Lucky for us, our child was born in a progressive little town in the mountains of Western North Carolina where >>my daughter is one of several children in our circle of friends who have two moms .
She was able to witness other families that looked like ours from the very beginning. When my partner and I split up, I gravitated toward friendships with other single moms, again giving her a view of a family like ours. I thought I had a firm handle on the whole family questions thing. And I was going to avoid her future resentment of me/us. I had dodged that bullet.
So, imagine my surprise when one day on the way to preschool my daughter drops the bomb “Mama, who do we know that has a dad?”. Crickets…
Whoa, I had to think and then I had to think some more. I mentioned my brothers, her cousin’s dads… “No mama, who do we really know that has a dad?”
BAM! There it was like a fly on my windshield. An epic parent fail. In an effort to help my little nugget (who was hatched by two chicks, one chick who crossed the road all the way out west) feel normal, I had inadvertently alienated the original normal .
My daughter quickly moved on to something else, a slug bug or city bus catching her attention.

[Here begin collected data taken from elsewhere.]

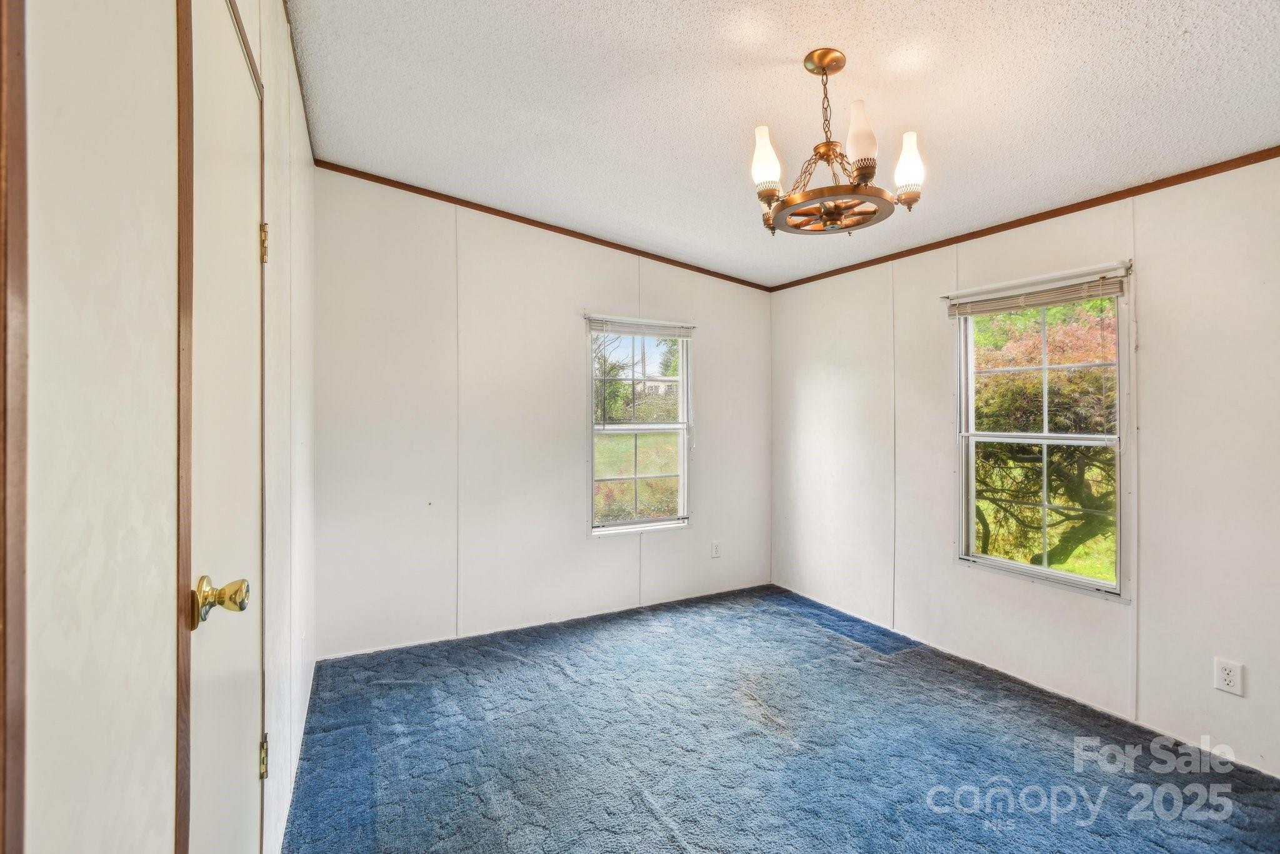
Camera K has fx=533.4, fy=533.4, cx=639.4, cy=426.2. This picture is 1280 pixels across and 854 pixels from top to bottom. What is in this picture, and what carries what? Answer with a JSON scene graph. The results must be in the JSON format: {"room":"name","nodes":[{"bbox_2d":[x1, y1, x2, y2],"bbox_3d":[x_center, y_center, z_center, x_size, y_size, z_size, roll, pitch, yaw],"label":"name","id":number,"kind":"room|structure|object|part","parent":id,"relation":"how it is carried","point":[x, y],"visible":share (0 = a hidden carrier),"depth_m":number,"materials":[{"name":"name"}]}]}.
{"room":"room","nodes":[
{"label":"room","id":0,"kind":"room"},
{"bbox_2d":[0,0,321,853],"bbox_3d":[-0.887,-0.049,1.073,0.150,2.651,3.987,0,0,-28],"label":"left wall","id":1,"kind":"structure","parent":0,"point":[279,815],"depth_m":0.59,"materials":[{"name":"white paint"}]},
{"bbox_2d":[0,0,29,850],"bbox_3d":[-0.515,0.133,0.388,0.072,2.184,0.115,0,0,-28],"label":"door trim","id":2,"kind":"structure","parent":1,"relation":"attached to","point":[1,65],"depth_m":0.42,"materials":[{"name":"brown wood"}]},
{"bbox_2d":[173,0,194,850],"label":"door trim","id":3,"kind":"structure","parent":1,"relation":"attached to","point":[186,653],"depth_m":0.76,"materials":[{"name":"brown wood"}]},
{"bbox_2d":[188,0,267,853],"bbox_3d":[-0.788,0.215,1.073,0.090,2.023,0.703,0,0,-28],"label":"door","id":4,"kind":"structure","parent":1,"relation":"in","point":[241,65],"depth_m":1.00,"materials":[{"name":"white paint"}]},
{"bbox_3d":[-0.712,0.295,0.915,0.076,0.075,0.065,0,0,-28],"label":"brass doorknob","id":5,"kind":"part","parent":4,"relation":"part of","materials":[{"name":"gold metal"}]},
{"bbox_3d":[-0.986,-0.474,1.408,0.019,0.099,0.019,0,0,-28],"label":"hinge","id":6,"kind":"part","parent":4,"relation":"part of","materials":[{"name":"gold metal"}]},
{"bbox_3d":[-0.978,0.862,1.393,0.020,0.097,0.019,0,0,-28],"label":"hinge","id":7,"kind":"part","parent":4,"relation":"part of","materials":[{"name":"gold metal"}]},
{"bbox_2d":[283,0,316,163],"bbox_3d":[-0.881,-1.353,1.269,0.030,0.051,3.390,0,0,-28],"label":"crown molding","id":8,"kind":"structure","parent":1,"relation":"attached to","point":[291,38],"depth_m":2.07,"materials":[{"name":"brown wood"}]},
{"bbox_2d":[312,166,771,660],"bbox_3d":[-0.338,-0.057,3.571,3.207,2.611,0.148,0,0,-28],"label":"back wall","id":9,"kind":"structure","parent":0,"point":[569,332],"depth_m":3.17,"materials":[{"name":"white paint"}]},
{"bbox_2d":[313,157,774,291],"bbox_3d":[-0.343,-1.246,3.477,2.926,0.091,0.028,0,0,-28],"label":"crown molding","id":10,"kind":"structure","parent":9,"relation":"attached to","point":[429,195],"depth_m":3.24,"materials":[{"name":"brown wood"}]},
{"bbox_2d":[586,313,691,534],"bbox_3d":[-0.009,0.006,3.704,0.793,1.473,0.113,0,0,-28],"label":"window","id":11,"kind":"structure","parent":9,"relation":"in","point":[682,474],"depth_m":3.72,"materials":[{"name":"glass"}]},
{"bbox_2d":[585,314,693,337],"bbox_3d":[0.022,-0.683,3.671,0.780,0.094,0.044,0,0,-28],"label":"window blind","id":12,"kind":"object","parent":11,"relation":"attached to","point":[675,332],"visible":0.99,"depth_m":3.64,"materials":[{"name":"white plastic"}]},
{"bbox_2d":[710,540,721,557],"bbox_3d":[0.558,0.897,3.904,0.071,0.117,0.008,0,0,-28],"label":"wall socket","id":13,"kind":"object","parent":9,"relation":"attached to","point":[715,549],"visible":0.99,"depth_m":3.90,"materials":[{"name":"white plastic"}]},
{"bbox_2d":[282,583,1279,853],"bbox_3d":[0.559,1.303,1.739,3.301,0.102,4.308,0,0,-28],"label":"carpet floor","id":14,"kind":"structure","parent":0,"point":[790,620],"depth_m":2.04,"materials":[{"name":"blue carpet"}]},
{"bbox_2d":[287,0,1278,288],"bbox_3d":[0.622,-1.236,1.803,3.350,0.111,4.281,0,0,-28],"label":"ceiling","id":15,"kind":"structure","parent":0,"point":[1183,25],"depth_m":1.92,"materials":[{"name":"white paint"}]},
{"bbox_2d":[750,47,924,235],"bbox_3d":[0.621,-0.933,1.779,0.548,0.562,0.541,0,0,-28],"label":"chandelier","id":16,"kind":"object","parent":15,"relation":"hanging from","point":[825,73],"visible":1,"depth_m":1.71,"materials":[{"name":"metal"}]},
{"bbox_3d":[0.403,-0.867,1.738,0.093,0.171,0.092,0,0,-28],"label":"bulb","id":17,"kind":"part","parent":16,"relation":"part of","materials":[{"name":"white glass"}]},
{"bbox_3d":[0.663,-0.876,1.617,0.087,0.172,0.086,0,0,-28],"label":"glass shade","id":18,"kind":"part","parent":16,"relation":"part of","materials":[{"name":"white glass"}]},
{"bbox_3d":[0.863,-0.846,1.738,0.091,0.168,0.090,0,0,-28],"label":"glass shade","id":19,"kind":"part","parent":16,"relation":"part of","materials":[{"name":"white glass"}]},
{"bbox_2d":[768,154,1279,780],"bbox_3d":[1.990,0.050,2.534,0.144,2.407,4.005,0,0,-28],"label":"right wall","id":20,"kind":"structure","parent":0,"point":[1155,267],"depth_m":2.30,"materials":[{"name":"white paint"}]},
{"bbox_2d":[763,145,1279,291],"bbox_3d":[1.980,-1.011,2.448,0.015,0.047,3.598,0,0,-28],"label":"crown molding","id":21,"kind":"structure","parent":20,"relation":"attached to","point":[1000,230],"depth_m":2.45,"materials":[{"name":"brown wood"}]},
{"bbox_2d":[950,260,1133,601],"bbox_3d":[1.963,0.037,2.640,0.118,1.469,0.782,0,0,-28],"label":"window","id":22,"kind":"structure","parent":20,"relation":"in","point":[1045,570],"depth_m":2.61,"materials":[{"name":"white"}]},
{"bbox_2d":[943,268,1127,316],"bbox_3d":[1.887,-0.623,2.620,0.043,0.101,0.848,0,0,-28],"label":"window blind","id":23,"kind":"object","parent":22,"relation":"attached to","point":[1070,297],"visible":0.99,"depth_m":2.54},
{"bbox_2d":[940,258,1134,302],"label":"curtain rod","id":24,"kind":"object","parent":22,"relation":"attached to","point":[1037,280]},
{"bbox_2d":[1213,656,1243,696],"bbox_3d":[2.179,0.925,1.974,0.008,0.116,0.071,0,0,-28],"label":"wall socket","id":25,"kind":"object","parent":20,"relation":"attached to","point":[1225,675],"visible":0.98,"depth_m":1.97,"materials":[{"name":"white plastic"}]},
{"label":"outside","id":26,"kind":"structure","parent":0,"visible":0},
{"bbox_2d":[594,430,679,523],"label":"lawn","id":27,"kind":"structure","parent":26,"point":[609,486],"materials":[{"name":"green plant"}]},
{"bbox_2d":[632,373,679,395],"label":"house","id":28,"kind":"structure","parent":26,"point":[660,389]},
{"label":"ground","id":29,"kind":"structure","parent":26,"visible":0},
{"bbox_2d":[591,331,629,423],"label":"tree","id":30,"kind":"object","parent":29,"relation":"on","point":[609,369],"visible":0.42,"materials":[{"name":"green plant"}]},
{"bbox_2d":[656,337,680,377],"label":"tree","id":31,"kind":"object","parent":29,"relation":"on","point":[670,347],"visible":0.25,"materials":[{"name":"green plant"}]},
{"bbox_2d":[970,291,1121,576],"bbox_3d":[4.484,-0.079,5.964,3.532,3.906,3.796,0,0,-28],"label":"tree","id":32,"kind":"object","parent":29,"relation":"on","point":[995,379],"visible":0.45,"depth_m":5.15,"materials":[{"name":"green plant"}]}
]}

I, however, remained fixated on her question all day. I thought of the ways I internalized society’s view of family as two parents, not just one. My club of steel magnolia single moms modeled hard work and resourcefulness. In trying to show my daughter that she didn’t need a man, could I be inadvertently creating a curiosity for men and boys that would backfire on me in the form of a promiscuous teenager?
Maybe. Or maybe not. I decided to stop obsessing and just starting adding men to the mix. It’s not like I didn’t know any, I has just gotten into some social “habits” of doing the same things with the same people.
Now, my daughter is in elementary school where she is one of several kids who have two moms and where she has several friends who have really amazing dads.